How compute power became the newest financial asset in the AI economy.
The Invisible Commodity
Training the latest generative-AI models costs billions, not millions. By mid-2025, leading labs reported that compute budgets had surged, driven by rising demand for high-performance GPUs and data-center scale-up. For example, CoreWeave signed a five-year contract worth US $11.9 billion with OpenAI in March 2025.
In September, CoreWeave strengthened its partnership with OpenAI for up to $6.5 billion. This brings their total deal to about $22.4 billion.
In essence: compute has become a bottleneck, and bottlenecks trade like commodities.
From Cloud to Market
What started off as dealing with cloud compute as a cost center is now turning into a way of looking at it as a tradable asset. Nvidia announced the new software platform Lepton, which will create a marketplace for cloud-based AI chip capacity, thus marking the formalization of compute-markets.
Meanwhile, the global “GPU as a Service” market is projected to grow from US $6.54 billion in 2024 to US $8.21 billion in 2025, and further to US $26.62 billion by 2030 (CAGR ~26.5%).
Running a training job is no longer just a tech operation—it’s a market signal.
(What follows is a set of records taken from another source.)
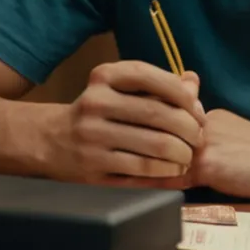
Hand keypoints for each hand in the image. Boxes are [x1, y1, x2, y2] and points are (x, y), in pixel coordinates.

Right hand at [47, 61, 203, 183]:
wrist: (51, 140)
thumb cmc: (100, 112)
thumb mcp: (120, 89)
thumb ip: (158, 85)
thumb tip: (193, 82)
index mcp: (104, 77)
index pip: (151, 77)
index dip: (182, 95)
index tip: (198, 111)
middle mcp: (95, 103)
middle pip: (157, 114)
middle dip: (188, 128)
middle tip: (198, 138)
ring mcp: (92, 137)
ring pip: (154, 146)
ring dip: (181, 154)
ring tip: (188, 156)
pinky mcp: (93, 169)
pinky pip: (141, 171)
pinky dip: (165, 172)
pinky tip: (173, 170)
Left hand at [109, 108, 249, 198]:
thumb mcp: (231, 129)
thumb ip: (206, 126)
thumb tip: (185, 130)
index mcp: (203, 114)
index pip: (162, 114)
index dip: (134, 120)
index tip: (108, 124)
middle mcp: (198, 124)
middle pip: (152, 128)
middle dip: (123, 137)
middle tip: (93, 145)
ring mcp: (201, 144)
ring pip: (155, 150)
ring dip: (127, 160)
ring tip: (99, 170)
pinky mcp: (208, 165)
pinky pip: (170, 175)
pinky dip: (146, 181)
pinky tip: (126, 189)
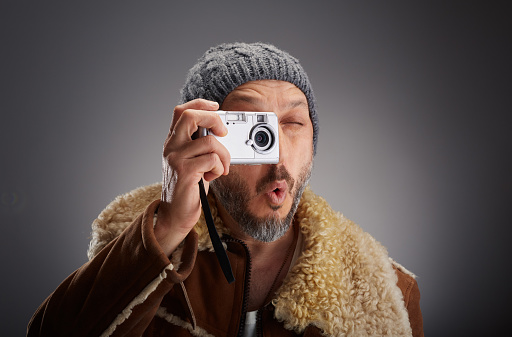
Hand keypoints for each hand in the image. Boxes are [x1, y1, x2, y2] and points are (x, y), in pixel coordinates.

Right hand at [155, 99, 230, 256]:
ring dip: (223, 156)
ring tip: (220, 169)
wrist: (176, 214)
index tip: (216, 107)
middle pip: (191, 116)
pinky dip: (219, 168)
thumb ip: (200, 145)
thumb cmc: (189, 187)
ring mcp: (175, 158)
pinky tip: (212, 177)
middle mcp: (171, 146)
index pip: (181, 111)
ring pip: (210, 142)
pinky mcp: (184, 171)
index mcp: (172, 141)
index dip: (200, 104)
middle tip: (224, 133)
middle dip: (214, 119)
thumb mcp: (193, 161)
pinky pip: (212, 159)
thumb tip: (222, 131)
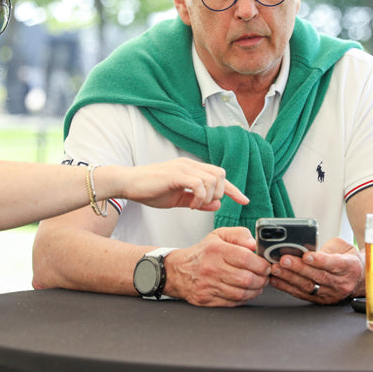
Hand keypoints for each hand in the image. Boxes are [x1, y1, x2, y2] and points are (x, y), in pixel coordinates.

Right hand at [108, 159, 248, 210]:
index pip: (220, 176)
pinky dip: (200, 197)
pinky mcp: (176, 173)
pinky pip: (198, 183)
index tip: (245, 201)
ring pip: (212, 178)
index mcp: (192, 169)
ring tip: (196, 206)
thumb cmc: (150, 190)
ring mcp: (183, 168)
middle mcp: (190, 165)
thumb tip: (218, 204)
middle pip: (221, 174)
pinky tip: (191, 205)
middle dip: (220, 192)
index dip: (234, 190)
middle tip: (205, 205)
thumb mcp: (178, 199)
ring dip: (209, 196)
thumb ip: (198, 201)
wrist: (128, 183)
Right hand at [164, 228, 269, 306]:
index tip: (266, 265)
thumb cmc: (203, 252)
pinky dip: (244, 298)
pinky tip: (247, 291)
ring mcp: (208, 286)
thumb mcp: (219, 235)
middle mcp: (211, 268)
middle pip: (246, 279)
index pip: (246, 258)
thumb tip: (255, 244)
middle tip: (265, 276)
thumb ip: (239, 234)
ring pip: (241, 293)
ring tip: (258, 284)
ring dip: (255, 290)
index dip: (261, 264)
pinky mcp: (207, 300)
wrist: (178, 271)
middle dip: (262, 279)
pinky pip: (233, 302)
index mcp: (216, 250)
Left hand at [269, 236, 362, 303]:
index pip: (334, 264)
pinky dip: (287, 287)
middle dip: (298, 268)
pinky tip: (277, 280)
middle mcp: (341, 283)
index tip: (306, 256)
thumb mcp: (343, 247)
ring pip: (308, 286)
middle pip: (318, 276)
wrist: (357, 278)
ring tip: (277, 269)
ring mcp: (331, 294)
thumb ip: (327, 248)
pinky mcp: (321, 300)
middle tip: (284, 260)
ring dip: (290, 278)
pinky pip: (302, 294)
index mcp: (350, 267)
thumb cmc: (348, 259)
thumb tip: (306, 248)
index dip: (320, 260)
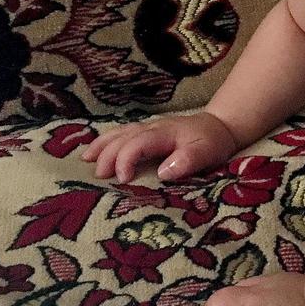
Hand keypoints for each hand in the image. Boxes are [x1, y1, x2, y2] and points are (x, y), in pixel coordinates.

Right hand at [80, 111, 239, 182]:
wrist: (219, 126)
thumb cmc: (212, 142)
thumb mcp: (208, 152)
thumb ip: (189, 160)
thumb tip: (163, 172)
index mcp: (165, 133)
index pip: (139, 143)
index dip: (126, 159)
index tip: (122, 179)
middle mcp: (152, 127)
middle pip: (124, 138)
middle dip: (108, 155)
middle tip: (99, 176)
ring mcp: (147, 127)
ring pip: (119, 133)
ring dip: (101, 146)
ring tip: (85, 160)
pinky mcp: (145, 131)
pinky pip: (121, 133)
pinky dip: (105, 141)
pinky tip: (93, 151)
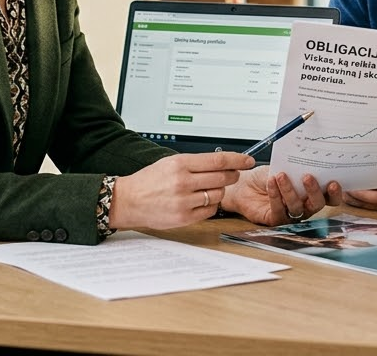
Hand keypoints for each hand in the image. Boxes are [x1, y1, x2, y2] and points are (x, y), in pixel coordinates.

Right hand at [108, 152, 251, 230]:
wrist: (129, 200)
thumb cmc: (149, 181)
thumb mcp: (169, 163)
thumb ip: (195, 163)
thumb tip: (222, 162)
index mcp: (180, 164)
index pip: (218, 160)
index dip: (237, 159)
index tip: (247, 160)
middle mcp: (183, 182)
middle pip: (223, 177)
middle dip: (232, 175)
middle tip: (233, 174)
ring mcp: (184, 201)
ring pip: (218, 195)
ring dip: (220, 191)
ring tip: (210, 189)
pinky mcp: (184, 217)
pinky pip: (210, 211)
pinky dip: (211, 205)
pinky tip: (203, 201)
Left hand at [222, 165, 335, 225]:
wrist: (245, 184)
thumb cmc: (267, 176)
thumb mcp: (284, 167)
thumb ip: (298, 168)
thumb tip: (310, 158)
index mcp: (310, 194)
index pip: (329, 198)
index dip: (335, 193)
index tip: (333, 182)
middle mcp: (303, 206)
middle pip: (316, 205)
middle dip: (314, 191)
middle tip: (307, 177)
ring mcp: (290, 215)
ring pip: (297, 208)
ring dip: (289, 190)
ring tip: (281, 176)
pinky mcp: (275, 220)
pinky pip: (279, 211)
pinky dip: (275, 195)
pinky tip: (271, 183)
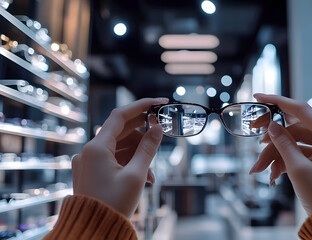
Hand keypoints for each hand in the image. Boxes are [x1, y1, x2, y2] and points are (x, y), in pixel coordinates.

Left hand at [72, 97, 168, 217]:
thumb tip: (158, 128)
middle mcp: (89, 151)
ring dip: (138, 153)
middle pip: (120, 131)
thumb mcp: (136, 175)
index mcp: (97, 147)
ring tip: (153, 172)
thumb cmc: (114, 204)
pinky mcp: (91, 172)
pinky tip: (144, 177)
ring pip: (118, 146)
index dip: (142, 105)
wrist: (93, 230)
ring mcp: (88, 162)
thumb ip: (148, 148)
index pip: (120, 115)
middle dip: (143, 133)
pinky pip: (113, 159)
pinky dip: (129, 163)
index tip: (160, 101)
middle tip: (162, 132)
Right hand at [250, 93, 311, 213]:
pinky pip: (309, 155)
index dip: (277, 101)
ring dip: (280, 156)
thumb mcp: (298, 169)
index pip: (300, 109)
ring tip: (263, 171)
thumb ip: (283, 143)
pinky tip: (276, 173)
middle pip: (297, 131)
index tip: (258, 96)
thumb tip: (272, 124)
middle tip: (256, 148)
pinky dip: (292, 162)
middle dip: (274, 141)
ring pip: (301, 145)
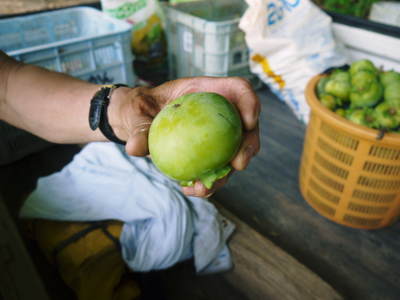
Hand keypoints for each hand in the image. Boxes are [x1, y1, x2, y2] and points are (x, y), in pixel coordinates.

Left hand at [109, 77, 260, 196]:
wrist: (140, 122)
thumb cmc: (141, 108)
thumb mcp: (135, 112)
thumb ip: (138, 126)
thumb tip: (135, 148)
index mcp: (209, 92)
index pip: (239, 90)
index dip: (251, 103)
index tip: (249, 122)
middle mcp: (221, 113)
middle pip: (247, 128)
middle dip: (248, 147)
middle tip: (237, 165)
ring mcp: (219, 136)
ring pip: (234, 154)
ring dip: (226, 174)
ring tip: (204, 187)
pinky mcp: (211, 154)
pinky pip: (216, 169)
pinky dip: (207, 182)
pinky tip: (190, 188)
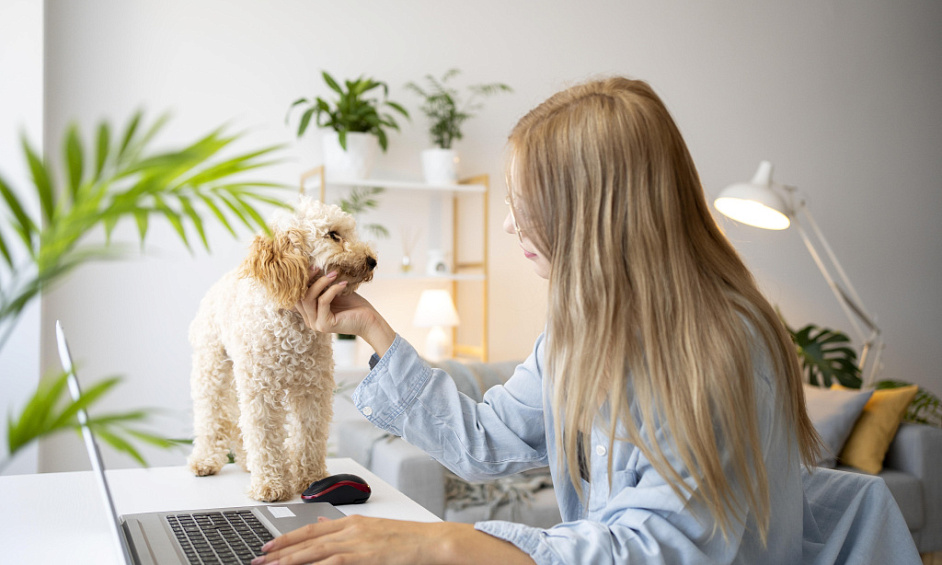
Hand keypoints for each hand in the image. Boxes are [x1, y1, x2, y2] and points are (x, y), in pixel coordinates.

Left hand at [252, 515, 534, 564]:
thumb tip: (323, 527)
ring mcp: (356, 543)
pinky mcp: (364, 555)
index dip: (286, 541)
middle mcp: (350, 529)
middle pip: (306, 542)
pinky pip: (331, 564)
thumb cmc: (408, 540)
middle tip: (257, 561)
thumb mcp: (373, 531)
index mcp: (352, 522)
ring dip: (289, 562)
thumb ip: (345, 530)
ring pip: (313, 553)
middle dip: (279, 553)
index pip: (310, 531)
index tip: (267, 549)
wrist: (433, 542)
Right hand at [296, 267, 394, 355]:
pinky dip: (332, 290)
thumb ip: (321, 285)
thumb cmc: (353, 305)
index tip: (312, 266)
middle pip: (300, 296)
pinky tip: (343, 284)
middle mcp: (310, 320)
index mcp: (309, 313)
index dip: (301, 280)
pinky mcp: (325, 324)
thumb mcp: (333, 292)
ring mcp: (316, 324)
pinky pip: (323, 301)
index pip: (297, 295)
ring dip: (321, 282)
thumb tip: (312, 266)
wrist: (369, 320)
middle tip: (318, 267)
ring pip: (309, 298)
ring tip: (334, 274)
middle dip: (308, 279)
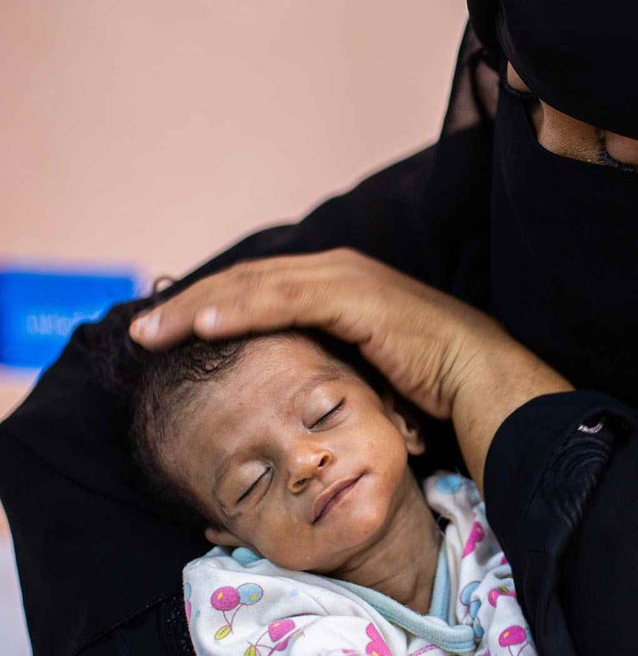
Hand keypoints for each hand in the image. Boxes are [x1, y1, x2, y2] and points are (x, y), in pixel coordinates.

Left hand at [129, 248, 572, 486]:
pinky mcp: (353, 296)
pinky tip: (201, 326)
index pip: (257, 289)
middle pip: (244, 281)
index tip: (165, 331)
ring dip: (197, 308)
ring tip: (151, 331)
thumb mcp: (361, 367)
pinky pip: (282, 300)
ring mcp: (344, 278)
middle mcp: (335, 270)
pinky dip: (237, 311)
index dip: (207, 306)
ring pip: (253, 286)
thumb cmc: (428, 381)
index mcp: (335, 283)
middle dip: (188, 304)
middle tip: (140, 330)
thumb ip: (322, 360)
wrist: (479, 375)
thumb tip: (283, 385)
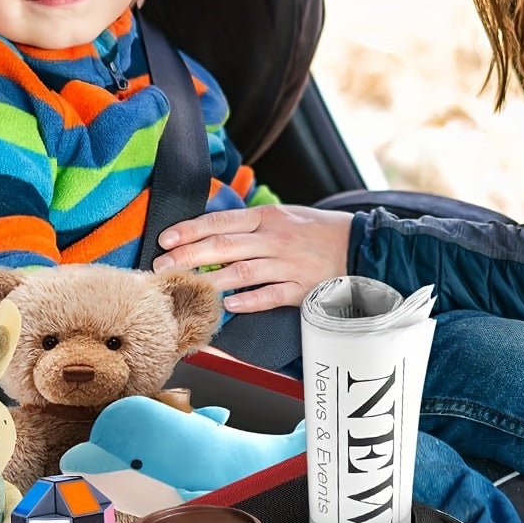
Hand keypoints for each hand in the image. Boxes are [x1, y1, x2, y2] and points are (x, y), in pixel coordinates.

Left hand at [151, 205, 352, 311]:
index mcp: (267, 218)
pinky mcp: (301, 288)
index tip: (165, 239)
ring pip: (243, 272)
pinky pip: (271, 295)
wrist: (360, 245)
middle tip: (162, 267)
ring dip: (211, 281)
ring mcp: (288, 264)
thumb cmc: (314, 231)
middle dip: (190, 256)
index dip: (190, 230)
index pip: (221, 221)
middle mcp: (274, 239)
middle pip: (225, 246)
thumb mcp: (282, 216)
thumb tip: (208, 231)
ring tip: (186, 288)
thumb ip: (249, 224)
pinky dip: (249, 301)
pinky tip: (227, 306)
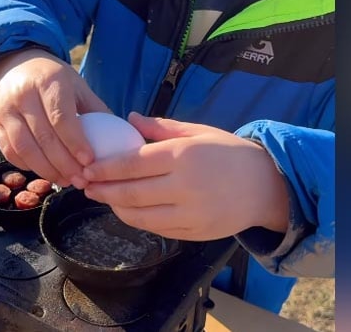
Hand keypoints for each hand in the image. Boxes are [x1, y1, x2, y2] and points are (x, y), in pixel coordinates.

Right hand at [0, 48, 111, 187]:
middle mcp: (23, 95)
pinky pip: (10, 151)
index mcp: (48, 82)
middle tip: (81, 181)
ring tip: (65, 181)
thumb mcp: (76, 84)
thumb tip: (121, 136)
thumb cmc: (54, 79)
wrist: (16, 65)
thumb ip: (96, 109)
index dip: (75, 142)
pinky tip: (46, 173)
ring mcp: (6, 110)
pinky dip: (28, 166)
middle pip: (43, 137)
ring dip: (46, 170)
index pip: (61, 117)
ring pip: (23, 148)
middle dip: (63, 164)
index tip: (89, 162)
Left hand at [81, 113, 290, 240]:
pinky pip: (156, 229)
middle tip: (85, 185)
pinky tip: (127, 210)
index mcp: (183, 156)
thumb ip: (161, 128)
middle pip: (131, 193)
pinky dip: (137, 220)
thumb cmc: (229, 153)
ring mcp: (189, 214)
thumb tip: (129, 117)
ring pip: (140, 216)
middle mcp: (184, 187)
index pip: (133, 163)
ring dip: (116, 207)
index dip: (105, 168)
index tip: (87, 167)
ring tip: (102, 197)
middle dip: (103, 190)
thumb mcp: (198, 132)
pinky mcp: (194, 233)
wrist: (266, 186)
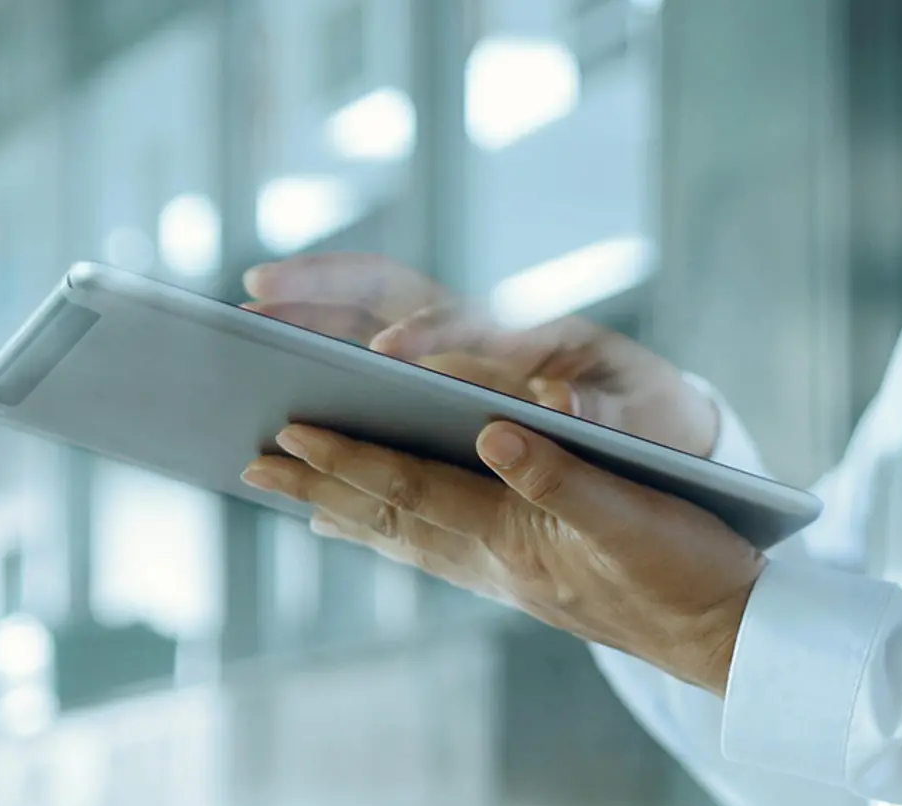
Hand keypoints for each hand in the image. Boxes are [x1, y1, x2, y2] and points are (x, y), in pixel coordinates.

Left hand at [241, 421, 763, 695]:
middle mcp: (497, 561)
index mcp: (514, 536)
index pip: (412, 488)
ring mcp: (509, 576)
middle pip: (389, 518)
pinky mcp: (529, 582)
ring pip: (407, 539)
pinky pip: (439, 554)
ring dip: (346, 514)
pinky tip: (383, 532)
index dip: (349, 459)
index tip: (286, 432)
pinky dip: (397, 536)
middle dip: (319, 490)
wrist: (724, 636)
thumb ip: (563, 476)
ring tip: (295, 498)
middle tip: (251, 465)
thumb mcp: (633, 517)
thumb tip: (494, 432)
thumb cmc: (688, 571)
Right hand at [243, 253, 720, 456]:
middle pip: (390, 293)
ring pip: (365, 322)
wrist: (658, 421)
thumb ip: (605, 409)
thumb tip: (565, 405)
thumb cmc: (650, 414)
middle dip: (325, 288)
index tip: (386, 355)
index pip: (465, 320)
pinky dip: (326, 374)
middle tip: (254, 297)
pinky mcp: (443, 385)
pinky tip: (285, 416)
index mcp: (529, 335)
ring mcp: (456, 356)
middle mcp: (483, 334)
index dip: (427, 335)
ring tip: (243, 340)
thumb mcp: (640, 413)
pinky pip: (369, 370)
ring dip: (307, 321)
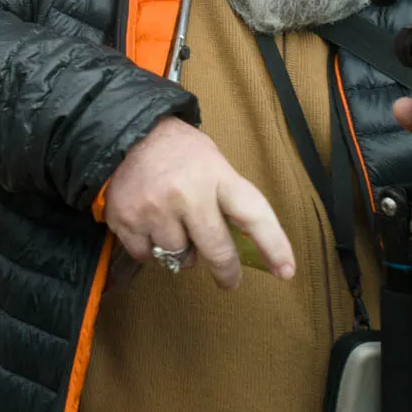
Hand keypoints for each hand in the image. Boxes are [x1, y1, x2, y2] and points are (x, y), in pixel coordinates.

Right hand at [103, 119, 295, 288]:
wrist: (126, 132)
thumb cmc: (178, 150)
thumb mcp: (212, 161)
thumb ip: (226, 198)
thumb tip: (243, 245)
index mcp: (215, 174)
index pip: (253, 214)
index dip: (273, 245)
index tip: (286, 270)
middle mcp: (186, 193)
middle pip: (217, 250)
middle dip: (226, 270)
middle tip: (229, 280)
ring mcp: (154, 209)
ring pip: (179, 256)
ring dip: (181, 250)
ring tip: (172, 225)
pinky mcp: (127, 220)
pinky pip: (148, 256)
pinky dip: (150, 248)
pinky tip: (148, 224)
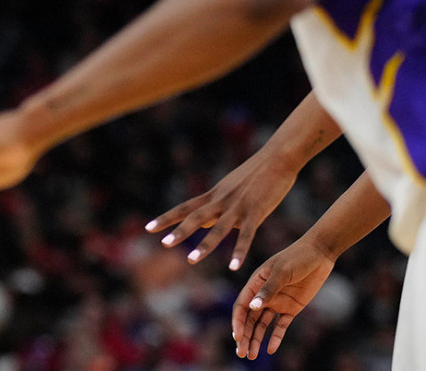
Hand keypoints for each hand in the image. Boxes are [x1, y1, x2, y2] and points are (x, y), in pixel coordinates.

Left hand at [145, 149, 296, 269]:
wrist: (277, 158)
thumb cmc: (255, 175)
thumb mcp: (230, 189)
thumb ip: (217, 206)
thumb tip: (203, 224)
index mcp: (214, 195)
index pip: (185, 207)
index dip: (166, 218)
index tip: (148, 228)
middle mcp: (221, 201)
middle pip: (196, 217)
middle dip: (179, 231)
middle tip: (163, 244)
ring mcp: (238, 207)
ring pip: (218, 228)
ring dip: (204, 245)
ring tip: (191, 259)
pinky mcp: (256, 212)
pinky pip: (246, 235)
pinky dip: (239, 251)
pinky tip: (234, 267)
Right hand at [232, 238, 334, 359]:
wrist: (320, 254)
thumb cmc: (297, 257)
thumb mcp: (282, 272)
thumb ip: (268, 290)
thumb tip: (252, 307)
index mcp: (255, 283)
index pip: (241, 306)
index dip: (238, 322)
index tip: (237, 337)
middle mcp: (263, 295)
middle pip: (249, 319)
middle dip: (244, 336)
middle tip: (241, 353)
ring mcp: (277, 302)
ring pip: (262, 325)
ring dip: (256, 339)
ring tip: (251, 356)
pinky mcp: (292, 308)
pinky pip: (281, 326)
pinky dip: (276, 337)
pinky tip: (270, 349)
We used to buy capacity; now we’re trading it.
Liquidity of Intelligence
Investors aren’t just backing software anymore; they’re backing compute infrastructure. Firms treat GPU clusters, training pipelines, and model-hosting farms as utility assets.
The global data-centre GPU market is predicted to grow from about US$119.97 billion in 2025 to US$228.04 billion by 2030.
In other words, compute throughput is becoming the next lever of market advantage.
The Speculation Layer
Compute markets are still thinly regulated but rapidly gaining complexity. For example, Nvidia’s deal to invest up to US $100 billion in OpenAI (and supply chips) shows how compute commitments now resemble infrastructure finance.
The question becomes, if you’re buying access to AI compute, what asset class do you own?
It sits at the intersection of technology, finance, and commodity markets.
The Human Parallel
Commodity trading desks once monitored oil tankers and futures curves. Today some firms are monitoring compute pipelines and GPU lease contracts.
The analogies are real: just as power plants once provided scale for industrial growth, model-labs now seek scale via compute liquidity.
Value is shifting upstream: from software features to underlying infrastructure.
What It Signals
If compute becomes a core asset class:
• Infrastructure providers (not just hardware vendors) gain strategic importance: marketplaces, leasing platforms, and secondary GPU markets become key nodes.
• Software companies face pressure: increasingly the differentiator is access to compute + data, not just features.
• Investors need new metrics: compute utilisation, petaflops per dollar, latency arbitrage become valuable indicators.
• Markets may shift: competition becomes about compute liquidity as much as talent or data.